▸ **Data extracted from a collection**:
* * * * * * *

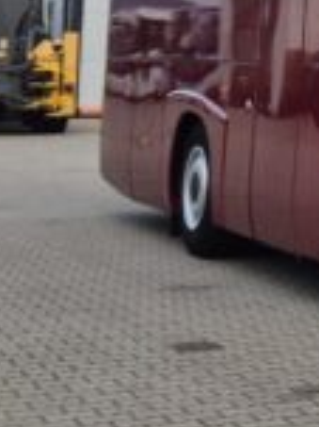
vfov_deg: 15.9
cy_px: 3
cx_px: 858
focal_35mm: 122
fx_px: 1501
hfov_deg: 10.0
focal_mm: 5.4
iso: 25
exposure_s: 1/909
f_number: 1.8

* * * * * * *

▸ **ACTIVITY**: Write out, word for word, the line containing "focal_35mm: 122" and every line after it to the end of the data above.

▸ **SOLUTION TO THE EXERCISE**:
focal_35mm: 122
fx_px: 1501
hfov_deg: 10.0
focal_mm: 5.4
iso: 25
exposure_s: 1/909
f_number: 1.8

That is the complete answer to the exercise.